Thank you, Tilghman. I did not read the source documents due to lack of detail knowledge. We cannot be too careful but I often wonder about sensationalism.

Howard

On 5/13/19 8:33 PM, Tilghman Lesher wrote:
Reading on this a little bit more, it looks like this bug would be
extremely difficult to exploit.  Basically, it only occurs when you
allocate a socket, attempt to connect to a remote machine, and the
attempted connection fails.  If that happens, you get a use-after-free
condition.

Given how frequent the described condition occurs, I have to question
whether SecurityFocus was accurate in implicating kernels back to 2.0.
I would suspect that this might be applicable only to 5.0 kernels, but
I don't have any evidence to suggest either way.

I'd also question whether it was accurate in describing this as a
remote exploit, since this describes a connection FROM the affected
machine, not TO it.  You don't use connect() on incoming TCP
connections; you use listen() and accept() for that.  However, it is
also true that some well-known services use combinations like this.
FTP, in particular, comes to mind, at least in active (default) mode.
So potentially, an attacker might initiate an FTP connection to a
vulnerable machine, then refuse attempted connections for FTP-DATA.
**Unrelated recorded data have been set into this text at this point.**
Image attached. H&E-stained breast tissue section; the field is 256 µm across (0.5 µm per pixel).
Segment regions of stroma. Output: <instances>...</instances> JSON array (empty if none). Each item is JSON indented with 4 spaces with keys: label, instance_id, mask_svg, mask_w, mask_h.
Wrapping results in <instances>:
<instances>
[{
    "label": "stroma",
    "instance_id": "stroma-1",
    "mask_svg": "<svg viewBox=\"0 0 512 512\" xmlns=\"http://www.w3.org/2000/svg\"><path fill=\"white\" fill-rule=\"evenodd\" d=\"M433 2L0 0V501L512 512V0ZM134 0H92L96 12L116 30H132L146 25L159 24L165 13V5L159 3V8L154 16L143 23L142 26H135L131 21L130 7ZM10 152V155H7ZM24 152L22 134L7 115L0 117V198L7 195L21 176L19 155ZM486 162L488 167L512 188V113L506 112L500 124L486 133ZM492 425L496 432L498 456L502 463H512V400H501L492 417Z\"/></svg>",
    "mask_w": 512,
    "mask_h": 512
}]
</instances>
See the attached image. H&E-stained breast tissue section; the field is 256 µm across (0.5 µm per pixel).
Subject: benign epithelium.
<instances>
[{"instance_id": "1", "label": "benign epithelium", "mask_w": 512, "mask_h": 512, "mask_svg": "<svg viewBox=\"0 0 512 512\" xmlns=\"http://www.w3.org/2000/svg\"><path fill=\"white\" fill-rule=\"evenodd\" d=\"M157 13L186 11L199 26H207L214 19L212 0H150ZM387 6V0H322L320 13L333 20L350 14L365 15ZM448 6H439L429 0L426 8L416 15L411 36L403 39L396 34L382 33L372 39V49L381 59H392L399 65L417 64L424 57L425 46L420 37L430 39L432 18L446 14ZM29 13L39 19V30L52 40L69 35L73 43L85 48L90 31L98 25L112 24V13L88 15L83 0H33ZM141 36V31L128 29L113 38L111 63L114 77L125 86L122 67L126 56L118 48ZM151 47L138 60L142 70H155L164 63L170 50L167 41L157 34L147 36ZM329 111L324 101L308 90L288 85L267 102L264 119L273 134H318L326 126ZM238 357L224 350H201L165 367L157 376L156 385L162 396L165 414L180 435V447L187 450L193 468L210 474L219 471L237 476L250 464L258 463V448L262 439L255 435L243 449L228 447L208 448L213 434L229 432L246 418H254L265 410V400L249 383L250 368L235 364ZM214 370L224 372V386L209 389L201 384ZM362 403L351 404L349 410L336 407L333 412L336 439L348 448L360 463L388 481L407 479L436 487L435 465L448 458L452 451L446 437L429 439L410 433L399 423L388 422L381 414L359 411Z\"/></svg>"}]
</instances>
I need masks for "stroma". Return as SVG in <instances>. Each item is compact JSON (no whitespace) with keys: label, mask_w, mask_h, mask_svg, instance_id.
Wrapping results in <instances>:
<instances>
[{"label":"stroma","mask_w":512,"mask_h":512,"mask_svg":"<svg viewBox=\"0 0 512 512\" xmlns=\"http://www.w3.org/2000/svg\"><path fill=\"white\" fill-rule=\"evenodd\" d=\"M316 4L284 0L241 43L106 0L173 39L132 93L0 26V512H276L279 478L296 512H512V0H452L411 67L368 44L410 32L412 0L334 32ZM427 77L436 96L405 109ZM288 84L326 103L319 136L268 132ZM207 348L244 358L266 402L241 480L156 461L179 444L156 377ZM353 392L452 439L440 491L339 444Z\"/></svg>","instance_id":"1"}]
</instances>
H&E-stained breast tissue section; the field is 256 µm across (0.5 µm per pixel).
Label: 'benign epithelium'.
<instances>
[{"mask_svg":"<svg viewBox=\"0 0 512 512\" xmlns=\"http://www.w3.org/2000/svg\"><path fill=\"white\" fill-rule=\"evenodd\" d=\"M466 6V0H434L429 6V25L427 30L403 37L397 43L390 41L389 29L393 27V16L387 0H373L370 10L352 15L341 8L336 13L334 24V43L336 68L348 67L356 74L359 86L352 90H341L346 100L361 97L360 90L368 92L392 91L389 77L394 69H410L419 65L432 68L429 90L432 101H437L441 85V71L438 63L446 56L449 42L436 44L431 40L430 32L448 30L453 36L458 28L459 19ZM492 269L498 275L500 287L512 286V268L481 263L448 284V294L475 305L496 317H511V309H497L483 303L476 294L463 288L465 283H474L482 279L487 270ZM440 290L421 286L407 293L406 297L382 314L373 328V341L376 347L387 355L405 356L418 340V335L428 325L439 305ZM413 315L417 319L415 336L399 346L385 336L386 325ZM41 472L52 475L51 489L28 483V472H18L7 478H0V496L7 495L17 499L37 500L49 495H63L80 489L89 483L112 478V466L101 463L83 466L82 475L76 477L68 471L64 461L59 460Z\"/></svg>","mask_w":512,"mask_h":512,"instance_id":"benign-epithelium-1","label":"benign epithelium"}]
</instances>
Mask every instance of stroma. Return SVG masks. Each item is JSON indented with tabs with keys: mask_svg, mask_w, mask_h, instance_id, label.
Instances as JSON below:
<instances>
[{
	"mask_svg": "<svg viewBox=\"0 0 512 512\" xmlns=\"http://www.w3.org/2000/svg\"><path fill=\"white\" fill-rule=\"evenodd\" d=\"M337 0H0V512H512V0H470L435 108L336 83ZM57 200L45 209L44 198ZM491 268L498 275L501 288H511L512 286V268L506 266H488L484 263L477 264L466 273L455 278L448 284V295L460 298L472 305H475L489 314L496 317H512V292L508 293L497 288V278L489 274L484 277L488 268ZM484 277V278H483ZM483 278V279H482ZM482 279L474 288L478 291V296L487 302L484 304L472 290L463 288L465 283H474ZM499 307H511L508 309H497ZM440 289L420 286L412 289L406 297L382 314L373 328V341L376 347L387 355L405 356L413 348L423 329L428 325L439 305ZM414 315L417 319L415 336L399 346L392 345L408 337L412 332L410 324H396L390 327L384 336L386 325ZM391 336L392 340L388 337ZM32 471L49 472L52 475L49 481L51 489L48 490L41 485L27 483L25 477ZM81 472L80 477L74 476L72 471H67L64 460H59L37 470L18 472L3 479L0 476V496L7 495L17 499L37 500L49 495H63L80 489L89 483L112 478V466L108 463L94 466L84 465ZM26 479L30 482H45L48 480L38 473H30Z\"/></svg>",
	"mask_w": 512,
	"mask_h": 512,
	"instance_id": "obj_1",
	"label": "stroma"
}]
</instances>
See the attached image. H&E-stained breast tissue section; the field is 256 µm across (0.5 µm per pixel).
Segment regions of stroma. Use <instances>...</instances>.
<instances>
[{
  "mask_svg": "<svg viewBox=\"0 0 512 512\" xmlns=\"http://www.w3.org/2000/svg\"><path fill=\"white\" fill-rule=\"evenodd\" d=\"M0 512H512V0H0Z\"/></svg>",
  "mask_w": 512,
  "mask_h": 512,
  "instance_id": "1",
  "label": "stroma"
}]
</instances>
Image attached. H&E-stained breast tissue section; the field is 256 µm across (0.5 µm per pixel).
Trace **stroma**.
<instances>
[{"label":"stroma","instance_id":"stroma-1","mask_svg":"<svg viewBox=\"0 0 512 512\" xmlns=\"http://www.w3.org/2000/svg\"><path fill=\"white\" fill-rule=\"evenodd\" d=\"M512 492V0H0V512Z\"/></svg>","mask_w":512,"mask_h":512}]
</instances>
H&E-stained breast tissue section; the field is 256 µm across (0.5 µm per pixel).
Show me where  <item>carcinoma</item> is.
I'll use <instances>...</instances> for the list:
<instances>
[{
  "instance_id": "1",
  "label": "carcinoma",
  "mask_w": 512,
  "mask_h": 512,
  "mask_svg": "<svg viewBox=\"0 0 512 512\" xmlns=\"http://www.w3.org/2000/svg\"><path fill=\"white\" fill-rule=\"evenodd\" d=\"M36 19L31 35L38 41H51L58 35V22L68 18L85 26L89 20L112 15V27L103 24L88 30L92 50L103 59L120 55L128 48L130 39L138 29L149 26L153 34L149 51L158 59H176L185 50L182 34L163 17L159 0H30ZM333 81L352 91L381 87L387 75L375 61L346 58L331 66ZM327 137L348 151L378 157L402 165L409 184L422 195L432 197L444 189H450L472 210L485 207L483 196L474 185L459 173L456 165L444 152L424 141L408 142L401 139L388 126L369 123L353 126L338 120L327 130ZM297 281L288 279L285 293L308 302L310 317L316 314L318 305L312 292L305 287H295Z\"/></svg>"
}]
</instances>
You see why I think this might not implicate earlier kernels?  That
happens all the time, if you're behind a firewall and don't have the
passive FTP option turned on.  And yet, that doesn't generally crash
Linux machines.

On Mon, May 13, 2019 at 8:09 PM Tilghman Lesher <[email protected]> wrote:

It is, indeed, bleeding edge, but the SecurityFocus article makes
clear that this is a bug that goes back to even Linux 2.0 kernels.  So
you're vulnerable, period, at least until your upstream vendor
publishes an updated kernel that corrects this race condition.

On Mon, May 13, 2019 at 8:33 AM Howard White <[email protected]> wrote:

Is this bleeding edge or am I missing something?